### Selected passage

Billy
Vera, may best be known to music fans for his bigger than huge hit “At This
Moment,” which was boosted up the charts long after its original release in
1981, when the song was featured in two episodes of the iconic television series
Family
Ties during the mid 1980s.
Eventually, Billy Vera and the Beaters
released the song again and it shot up the Hot 100 and the Adult Contemporary
charts to # 1.
At the time, Billy Vera was forty-two years
old and although it may have appeared to some that he was a late bloomer, those
in the music community knew that he had already tasted success as a songwriter
many years earlier, with songs recorded by, Ricky Nelson, Dolly Parton, Barbara
Lewis, Fats Domino and others and as a singer with two top forty songs in the
late 1960s. Recently, Billy Vera, whose father Bill McCord was an announcer for
NBC and whose mother Ann Ryan performed and recorded with Ray Charles, Perry
Como and Chet Baker, spoke to us from his home in Southern California.
“We started out the way of
most New York bands, playing Catholic church dances and then graduating to
nightclubs in the era of the twist and the great thing about that was nobody
knew what the twist was in terms of music, so you could play anything that was
rock ‘n’ roll or R&B oriented and you could get work as a twist band.
All of these bands that were around in these
clubs suddenly became twist lounges and you could work a lot. I lived in
Westchester County, in White Plains and that was the suburbs, so we went down
and started working the Times Square clubs like the Peppermint Lounge (where
Joey Dee and the Starliters performed), and places like that where you worked
for the mafia.”
Billy Vera and his band
eventually put out a record on Rust Records and he wrote a song for the B side
of the Etta James and Harvey Fuqua’s (of the Moonglows) song “My Heart Cries.”

######
### Extracted entries

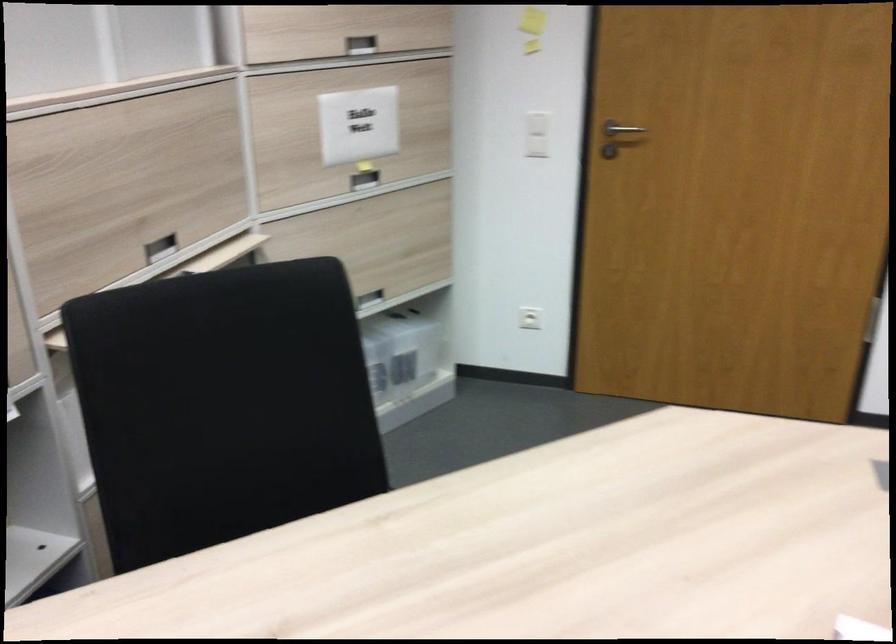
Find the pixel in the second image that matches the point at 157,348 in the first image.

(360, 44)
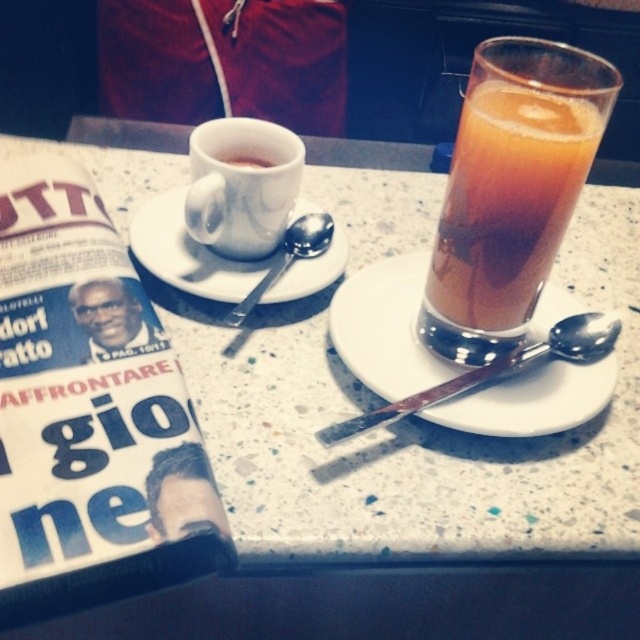
Question: Does white ceramic saucer at center appear over matte white cup at upper center?

Choices:
 (A) yes
 (B) no

Answer: (B)

Question: Estimate the real-world distances between objects in this image. Which object is farther from the white glossy cup at center?

Choices:
 (A) translucent glass beverage at upper right
 (B) white ceramic saucer at center
 (C) matte white cup at upper center
 (D) white marble saucer at center

Answer: (A)

Question: Can you confirm if translucent glass beverage at upper right is positioned below white ceramic saucer at center?

Choices:
 (A) no
 (B) yes

Answer: (A)

Question: Can you confirm if white ceramic saucer at center is wider than white glossy cup at center?

Choices:
 (A) no
 (B) yes

Answer: (B)

Question: Which of the following is the farthest from the observer?

Choices:
 (A) white glossy cup at center
 (B) white marble saucer at center
 (C) white ceramic saucer at center

Answer: (B)

Question: Which object is positioned closest to the white marble saucer at center?

Choices:
 (A) white ceramic saucer at center
 (B) translucent glass beverage at upper right
 (C) white glossy cup at center

Answer: (C)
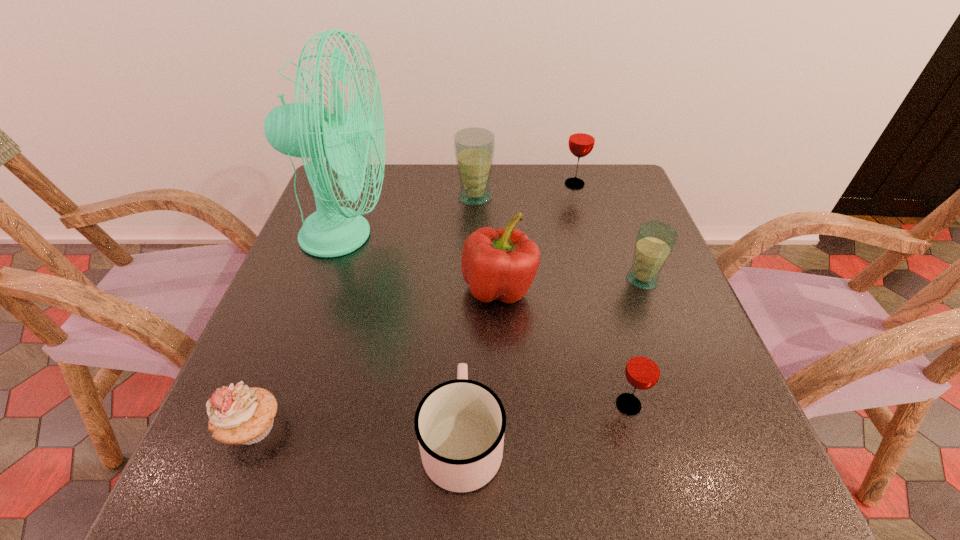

######

Problems to work on:
**a.** In the Billy Vera profile, who was Vera's father, and what job did he hold?
**b.** Pick up the Billy Vera profile after its final sentence and keep writing it.

The responses:
**a.** His father was Bill McCord, an announcer for NBC.

**b.**
At the suggestion of a friend, he took his
songs around to some publishers.
“A guy accepted two of them
and gave me thirty-five dollars apiece for them, as an advance on a demo and he
got a Ricky Nelson record for me on my song “Mean Old World.” Ricky’s career was
slowing down at that point, but the first song I ever took to a publisher became
a chart record.
In those days the business was small enough
and less crowded enough that when you had a hit record, everybody knew it. You
had an entrée to just about anywhere and if you brought around your songs,
people would listen. That led to the staff songwriting job at April Blackwood
and the boss there Jerry Tifer, said that he was going to put me with this guy
Chip Taylor, who was about four years older than me, so he could take me under
his wing and show me the ropes. The first song that Chip and I wrote together
was called, “Make Me Belong To You,” and that became a hit record in the summer
of 1965 (# 28), for a girl named Barbara Lewis, who was a good singer, on
Atlantic. That was my entrée to Atlantic Records,” Vera recalls.
The mid sixties dawned and The Beatles and the rest of
the British bands invaded the North American music scene and Vera remembers that
these bands wrote most of their own songs and that the American bands also began
to write their own material.
“There was less call for
songs coming out of publishing houses. They gave me this little job, in a little
tiny room with a little tiny piano. The boss would knock on the door and he
would say, ‘Okay the Shirelles are recording next week, so we need to write
something for them or Tony Bennett is recording, write something for him,’ then
they would try to get them recorded. After “Make Me Belong To You,” Chip and I
wrote another song that we imagined might be a good duet for a couple of
Atlantic’s artists so we made a demo of it and we took it up to Jerry Wexler at
Atlantic. He played it and he pounded his fist on the desk and he said, ‘It is a
(expletive) smash, man.’
We started auditioning girls.”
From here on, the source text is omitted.